Andrea Bonafede, Giuseppe Giglio e Vito Accardo, ma anche Gaspare Bono, Giuseppe Bono, Renzo Bono e Salvatore Bono. Sono solo alcune delle false identità che Matteo Messina Denaro avrebbe usato durante la sua latitanza. Le ha scoperte la procura di Palermo, che ha chiesto agli ospedali Villa Sofia e Civico la documentazione sanitaria intestata a 15 pazienti, ritenendo che le relative generalità possano essere state utilizzate dal capomafia. Gli altri possibili nomi usati dal boss sarebbero: Melchiorre Corseri, Vito Fazzuni, Giuseppe Gabriele, Giovanni Giorgi, Giuseppe Indelicato, Simone Luppino, Giuseppe Mangiaracina e Alberto Santangelo.

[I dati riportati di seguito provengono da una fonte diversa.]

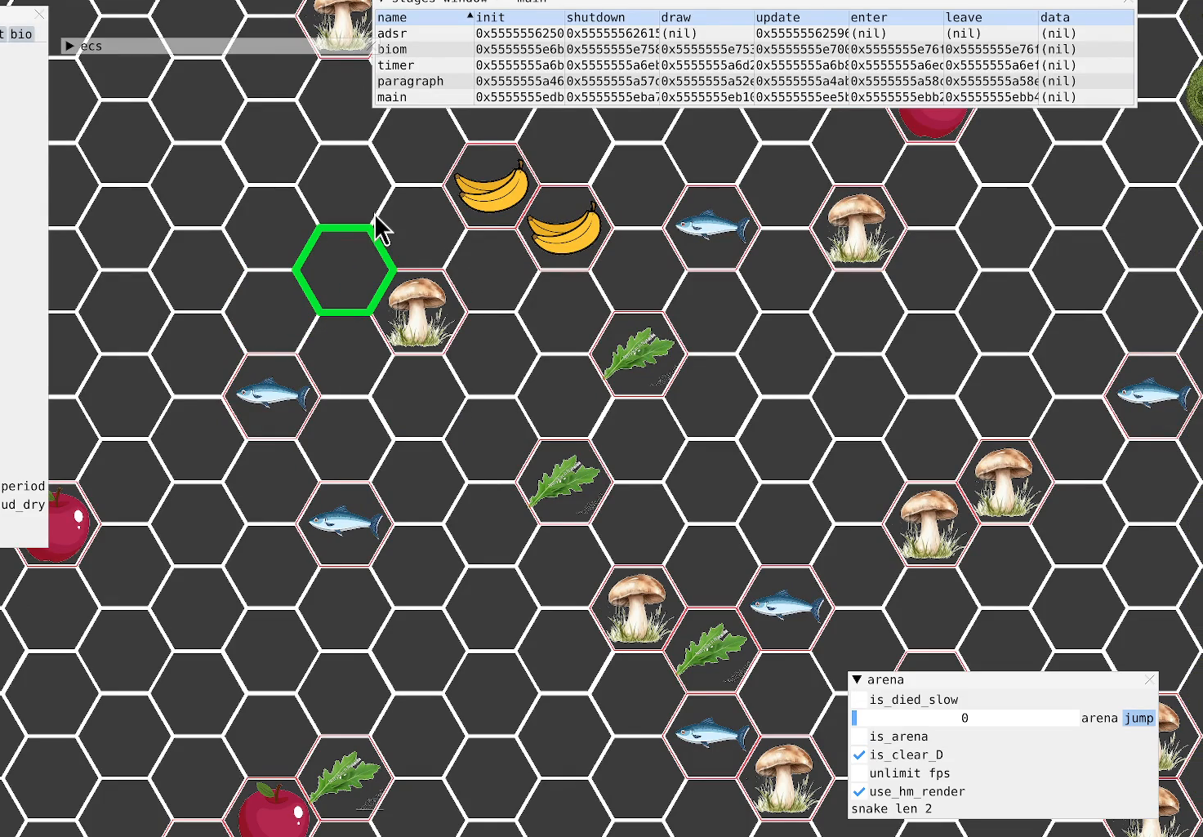
{"buttons": ["DPAD_DOWN"], "left_stick": "center", "right_stick": "center", "events": [[433, "DPAD_DOWN", "down"]]}
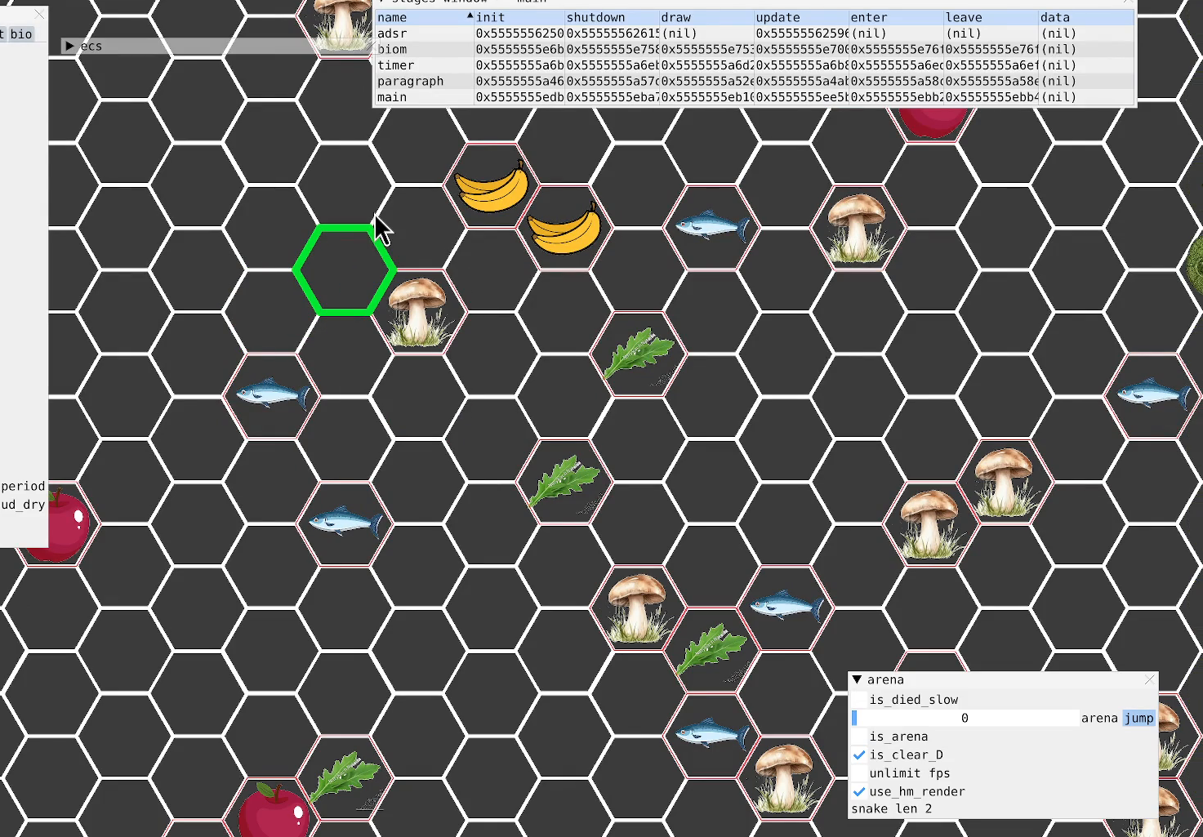
{"buttons": [], "left_stick": "center", "right_stick": "center", "events": [[33, "DPAD_DOWN", "up"]]}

I dati relativi ai potenziali alias di Messina Denaro appartengono a persone esistenti, di cui 14 originarie del Trapanese – tra Campobello di Mazara e Castelvetrano – e nate tra il 1961 e il 1973, età abbastanza compatibili con quella di Messina Denaro, che era del 1962. Chi indaga ha delegato la polizia ad acquisire negli ospedali riuniti Villa Sofia-Cervello di Palermo, in banche dati e in altre strutture ospedaliere della città prescrizioni, ricette e documentazione sui ricoveri riferibili alle 15 identità. Intanto ieri la Corte d’appello di Palermo ha ridotto le pene decise in primo grado nei confronti di Lorena Lanceri – legata sentimentalmente a Messina Denaro – e del marito, Emanuele Bonafede. In primo grado, col rito abbreviato, Lanceri era stata condannata per associazione mafiosa a 13 anni e quattro mesi di reclusione, ma il collegio di secondo grado ha derubricato i reati contestati in favoreggiamento personale e procurata inosservanza della pena, per cui la donna è stata condannata a cinque anni e otto mesi.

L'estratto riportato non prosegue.